> [DOCUMENT TEXT]
2016-01-13 Thread Tzu-Li (Gordon) Tai (JIRA)

[ 
https://issues.apache.org/jira/browse/FLINK-3211?page=com.atlassian.jira.plugin.system.issuetabpanels:comment-tabpanel=15095795#comment-15095795
 ] 

Tzu-Li (Gordon) Tai edited comment on FLINK-3211 at 1/13/16 9:49 AM:
-

Opening separate sub-tasks for source consumer / sink producer.
The consumer sub-task has an example of the expected FlinkKinesisConsumer API: 
https://issues.apache.org/jira/browse/FLINK-3229
I'll post any future consumer-specific comments in the sub-task.


was (Author: tzulitai):
Opening separate sub-tasks for source consumer / sink producer.
The consumer sub-task has an example of the expected FlinkKinesisConsumer API: 
https://issues.apache.org/jira/browse/FLINK-3229

> Add AWS Kinesis streaming connector
> ---
>
> Key: FLINK-3211
> URL: https://issues.apache.org/jira/browse/FLINK-3211
> Project: Flink
>  Issue Type: New Feature
>  Components: Streaming Connectors
>Affects Versions: 1.0.0
>Reporter: Tzu-Li (Gordon) Tai
>Assignee: Tzu-Li (Gordon) Tai
>   Original Estimate: 336h
>  Remaining Estimate: 336h
>
> AWS Kinesis is a widely adopted message queue used by AWS users, much like a 
> cloud service version of Apache Kafka. Support for AWS Kinesis will be a 
> great addition to the handful of Flink's streaming connectors to external 
> systems and a great reach out to the AWS community.
> AWS supports two different ways to consume Kinesis data: with the low-level 
> AWS SDK [1], or with the high-level KCL (Kinesis Client Library) [2]. AWS SDK 
> can be used to consume Kinesis data, including stream read beginning from a 
> specific offset (or "record sequence number" in Kinesis terminology). On the 
> other hand, AWS officially recommends using KCL, which offers a higher-level 
> of abstraction that also comes with checkpointing and failure recovery by 
> using a KCL-managed AWS DynamoDB "leash table" as the checkpoint state 
> storage.
> However, KCL is essentially a stream processing library that wraps all the 
> partition-to-task (or "shard" in Kinesis terminology) determination and 
> checkpointing to allow the user to focus only on streaming application logic.

> [MATERIAL SHOWN]
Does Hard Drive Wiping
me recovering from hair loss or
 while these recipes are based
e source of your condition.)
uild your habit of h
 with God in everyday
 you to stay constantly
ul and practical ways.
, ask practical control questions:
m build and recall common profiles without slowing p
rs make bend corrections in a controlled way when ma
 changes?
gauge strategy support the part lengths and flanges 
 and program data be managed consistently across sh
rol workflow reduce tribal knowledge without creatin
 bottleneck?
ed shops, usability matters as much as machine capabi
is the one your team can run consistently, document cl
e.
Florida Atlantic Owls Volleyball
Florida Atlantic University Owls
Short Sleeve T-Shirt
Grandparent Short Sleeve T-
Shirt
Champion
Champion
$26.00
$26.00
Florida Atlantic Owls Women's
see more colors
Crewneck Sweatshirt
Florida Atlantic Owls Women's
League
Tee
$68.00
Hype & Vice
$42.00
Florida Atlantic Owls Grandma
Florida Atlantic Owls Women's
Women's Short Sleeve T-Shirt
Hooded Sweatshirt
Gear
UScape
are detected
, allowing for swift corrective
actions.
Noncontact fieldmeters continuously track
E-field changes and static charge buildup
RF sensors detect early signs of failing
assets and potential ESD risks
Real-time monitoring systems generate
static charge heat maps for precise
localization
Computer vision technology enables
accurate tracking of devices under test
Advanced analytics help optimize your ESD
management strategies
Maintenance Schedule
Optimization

==

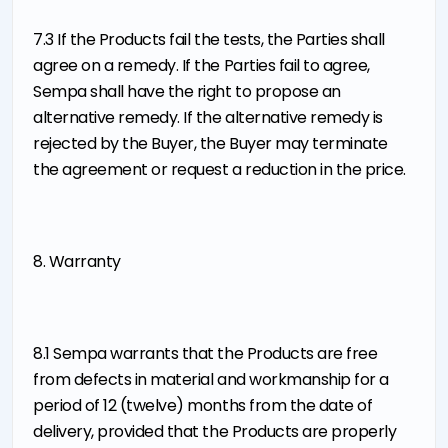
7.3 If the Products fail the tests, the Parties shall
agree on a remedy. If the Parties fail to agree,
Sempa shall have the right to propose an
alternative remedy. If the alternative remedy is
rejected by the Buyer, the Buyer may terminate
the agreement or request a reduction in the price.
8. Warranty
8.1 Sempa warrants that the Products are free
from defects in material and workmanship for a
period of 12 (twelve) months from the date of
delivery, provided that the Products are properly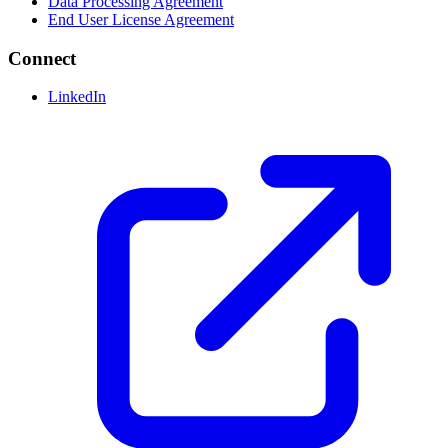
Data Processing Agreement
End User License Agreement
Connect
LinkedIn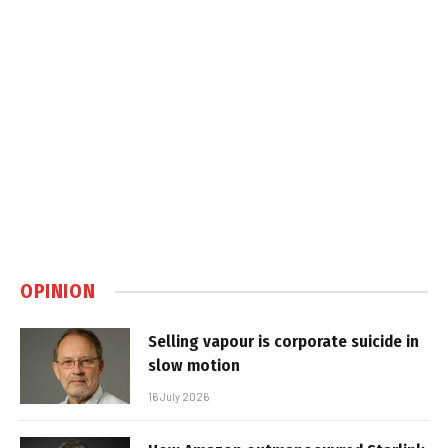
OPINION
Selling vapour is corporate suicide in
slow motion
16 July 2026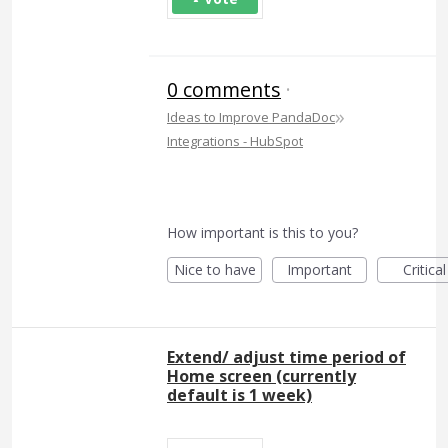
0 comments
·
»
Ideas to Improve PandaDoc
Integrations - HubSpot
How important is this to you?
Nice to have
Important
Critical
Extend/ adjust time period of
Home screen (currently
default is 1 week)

---

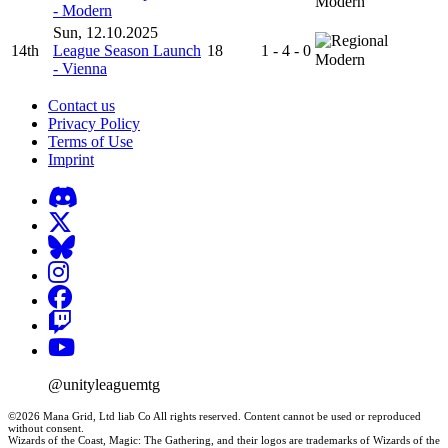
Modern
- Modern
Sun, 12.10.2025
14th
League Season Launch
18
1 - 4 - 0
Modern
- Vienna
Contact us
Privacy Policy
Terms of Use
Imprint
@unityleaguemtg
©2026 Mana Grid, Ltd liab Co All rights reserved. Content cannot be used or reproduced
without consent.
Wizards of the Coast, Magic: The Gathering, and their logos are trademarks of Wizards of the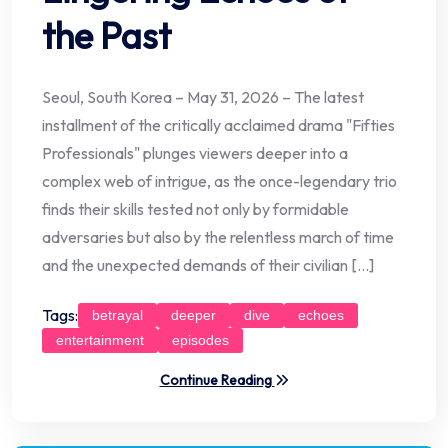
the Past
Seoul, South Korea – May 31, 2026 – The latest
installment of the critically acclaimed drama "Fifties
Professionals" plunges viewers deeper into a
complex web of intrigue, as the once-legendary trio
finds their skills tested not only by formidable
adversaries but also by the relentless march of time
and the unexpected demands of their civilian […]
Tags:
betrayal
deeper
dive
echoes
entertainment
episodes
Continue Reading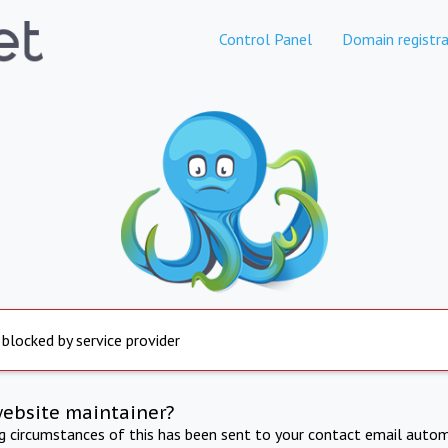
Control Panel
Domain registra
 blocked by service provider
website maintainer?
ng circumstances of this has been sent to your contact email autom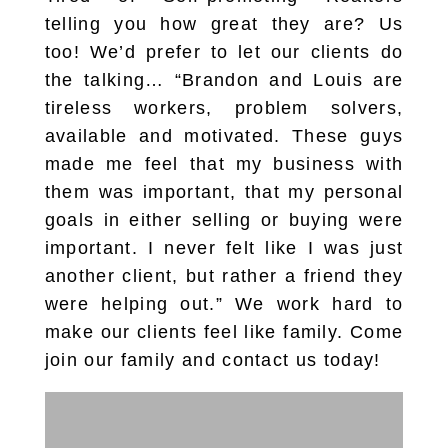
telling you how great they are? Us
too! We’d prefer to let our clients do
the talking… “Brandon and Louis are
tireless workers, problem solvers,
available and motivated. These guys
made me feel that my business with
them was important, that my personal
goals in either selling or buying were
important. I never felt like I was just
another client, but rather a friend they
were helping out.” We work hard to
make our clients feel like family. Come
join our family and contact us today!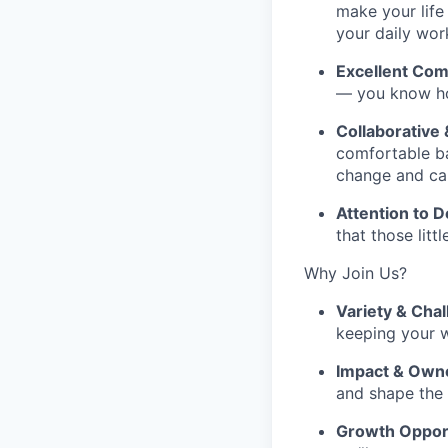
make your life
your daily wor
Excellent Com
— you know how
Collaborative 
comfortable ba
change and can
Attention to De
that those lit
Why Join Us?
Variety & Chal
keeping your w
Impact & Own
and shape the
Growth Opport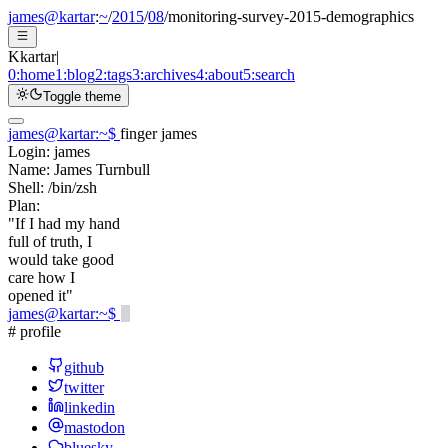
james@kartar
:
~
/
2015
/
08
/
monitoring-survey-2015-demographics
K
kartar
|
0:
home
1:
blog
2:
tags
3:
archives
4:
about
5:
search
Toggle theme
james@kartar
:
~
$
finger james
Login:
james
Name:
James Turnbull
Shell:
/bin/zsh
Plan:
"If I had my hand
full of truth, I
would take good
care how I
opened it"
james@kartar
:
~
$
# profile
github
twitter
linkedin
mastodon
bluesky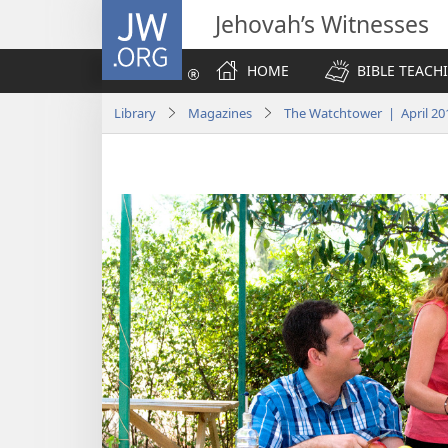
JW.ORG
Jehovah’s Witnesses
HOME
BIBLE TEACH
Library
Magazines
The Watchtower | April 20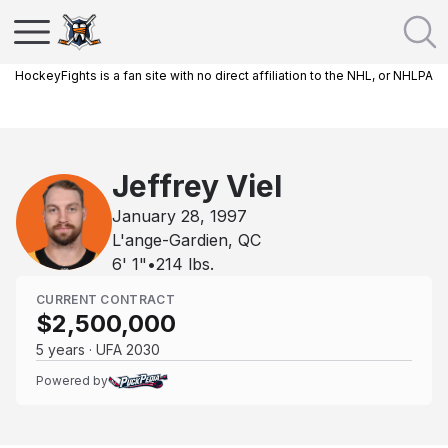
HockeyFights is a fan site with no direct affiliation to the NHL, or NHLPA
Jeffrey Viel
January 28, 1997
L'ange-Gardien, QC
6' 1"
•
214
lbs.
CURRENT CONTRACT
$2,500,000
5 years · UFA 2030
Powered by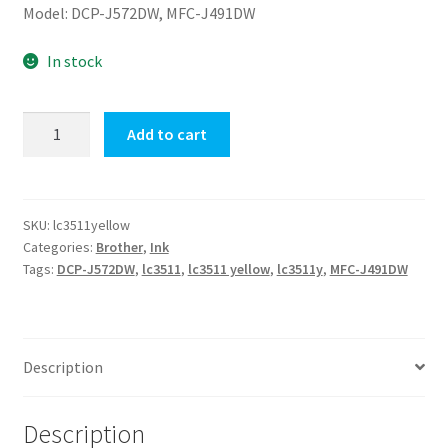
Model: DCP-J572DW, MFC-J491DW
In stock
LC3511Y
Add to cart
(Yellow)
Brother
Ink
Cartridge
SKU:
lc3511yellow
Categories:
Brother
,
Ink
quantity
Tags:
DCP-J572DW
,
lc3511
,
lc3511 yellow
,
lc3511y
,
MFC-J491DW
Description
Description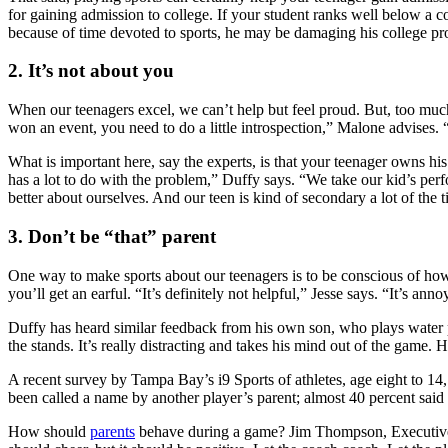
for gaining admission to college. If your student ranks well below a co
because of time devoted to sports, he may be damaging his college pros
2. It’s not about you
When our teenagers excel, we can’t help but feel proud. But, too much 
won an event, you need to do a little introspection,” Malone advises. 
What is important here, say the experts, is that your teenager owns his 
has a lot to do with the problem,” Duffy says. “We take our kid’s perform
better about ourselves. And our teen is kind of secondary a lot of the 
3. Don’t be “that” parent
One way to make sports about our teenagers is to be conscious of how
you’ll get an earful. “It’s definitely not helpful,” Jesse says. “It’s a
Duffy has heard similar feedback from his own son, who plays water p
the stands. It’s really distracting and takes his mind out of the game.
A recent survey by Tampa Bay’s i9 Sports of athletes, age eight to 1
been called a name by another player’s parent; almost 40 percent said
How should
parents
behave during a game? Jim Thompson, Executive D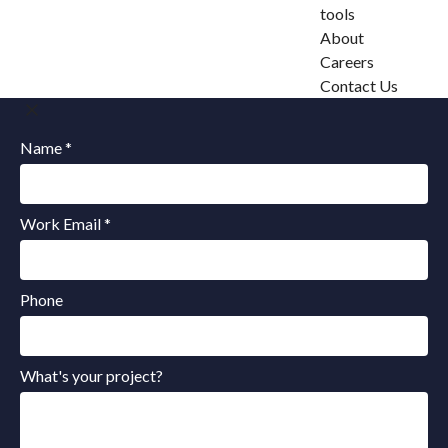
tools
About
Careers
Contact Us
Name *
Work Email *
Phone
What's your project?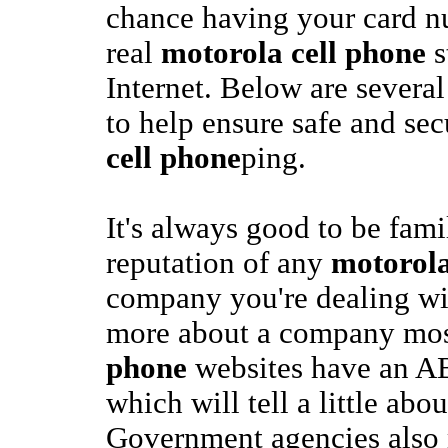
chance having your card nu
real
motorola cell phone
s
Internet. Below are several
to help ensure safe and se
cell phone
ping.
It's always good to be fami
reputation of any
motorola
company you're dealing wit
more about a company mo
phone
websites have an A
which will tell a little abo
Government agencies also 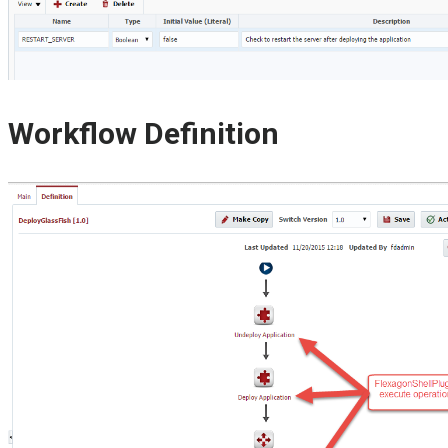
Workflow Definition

> [INSTRUCTIONS TO FOLLOW] In the Kinesis connector issue, what does KCL use as its checkpoint state storage? The records aren't needed for this.

> [SOLUTION TO THE EXERCISE] A KCL-managed AWS DynamoDB "leash table."